A
verdadeira solidão isola-nos completamente entre céu e terra, pois
neste espaço se revela todo o drama da finitude. As caminhadas
solitárias - a um só tempo extremamente fecundas e perigosas para a
vida interior - devem ser feitas sem que nada venha atrapalhar o
isolamento do homem neste mundo, à noite, na hora em que nenhuma das
distrações habituais possa mais suscitar interesse, em que nossa
visão do mundo emane da região mais profunda do espírito, da zona
de separação da vida. Quanta solidão nos é necessária para
atingirmos o espírito? Quanta morte em vida nos é necessária e
quanto fogo interior! A solidão nega a vida a tal ponto que o
florescimento do espírito, nascido de sofrimentos interiores,
torna-se quase insuportável. Não é significativo o fato de que os
homens que se insurgem contra este florescimento espiritual sejam
precisamente aqueles que mais o tenham, aqueles que mais conheçam a
gravidade da doença que lhes afetou a vida para engendrar o
espírito? Somente os saudáveis fazem a apologia do espírito, estes
que jamais provaram os tormentos da vida ou as antinomias sobre as
quais se funda a existência. Aqueles que realmente sentem o peso de
seu espírito, ou o apresentam como uma calamidade, ou, no máximo, o
toleram orgulhosamente. Ninguém que o tenha alcançado extasiou-se
ao fundo de si mesmo com esta aquisição catastrófica para a vida.
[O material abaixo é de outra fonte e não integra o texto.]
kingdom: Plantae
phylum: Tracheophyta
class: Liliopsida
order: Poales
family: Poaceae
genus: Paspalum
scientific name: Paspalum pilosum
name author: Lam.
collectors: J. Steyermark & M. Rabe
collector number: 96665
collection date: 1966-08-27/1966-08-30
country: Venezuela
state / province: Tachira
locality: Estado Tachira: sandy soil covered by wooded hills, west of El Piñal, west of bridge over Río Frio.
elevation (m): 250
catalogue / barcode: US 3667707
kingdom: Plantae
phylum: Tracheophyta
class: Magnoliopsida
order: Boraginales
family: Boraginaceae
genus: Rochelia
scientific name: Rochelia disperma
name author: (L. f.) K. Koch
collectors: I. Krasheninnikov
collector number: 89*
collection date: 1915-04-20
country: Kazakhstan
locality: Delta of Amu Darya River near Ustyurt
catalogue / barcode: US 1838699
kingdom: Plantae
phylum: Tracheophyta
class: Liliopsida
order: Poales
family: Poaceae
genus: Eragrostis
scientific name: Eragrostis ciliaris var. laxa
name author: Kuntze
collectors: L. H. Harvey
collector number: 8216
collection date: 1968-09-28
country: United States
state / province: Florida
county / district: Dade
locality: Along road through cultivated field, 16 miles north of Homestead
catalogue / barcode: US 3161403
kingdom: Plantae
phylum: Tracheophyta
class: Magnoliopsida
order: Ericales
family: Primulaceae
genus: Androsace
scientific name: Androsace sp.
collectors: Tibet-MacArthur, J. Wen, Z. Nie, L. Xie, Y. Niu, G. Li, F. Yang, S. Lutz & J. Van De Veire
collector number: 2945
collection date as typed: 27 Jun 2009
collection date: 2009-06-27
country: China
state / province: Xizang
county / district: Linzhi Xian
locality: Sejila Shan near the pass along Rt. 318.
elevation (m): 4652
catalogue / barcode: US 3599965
Como seríamos, com efeito, seduzidos por esta vida despida de
atrativos, de inocência e de espontaneidade? A presença do espírito
indica sempre uma falta de vida, muita solidão e um sofrimento
prolongado. E quem falava da salvação pelo espírito? É falsa a
afirmação de que o viver imanente seja um viver ansioso do qual o
homem seria libertado por meio do espírito. Muito mais exato, ao
contrário, seria dizer que o espírito nos traz ansiedade e
desequilíbrio, bem como também uma certa grandiosidade. É uma
marca de inconsciência fazer a apologia do espírito, bem como é
uma de desequilíbrio fazê-la da vida. Para o homem normal, a vida é
uma evidência; somente o doente aí se estende, glorificando-a para
evitar de se perder. Mas o que será daquele que já não pode mais
glorificar nem a vida nem o espírito?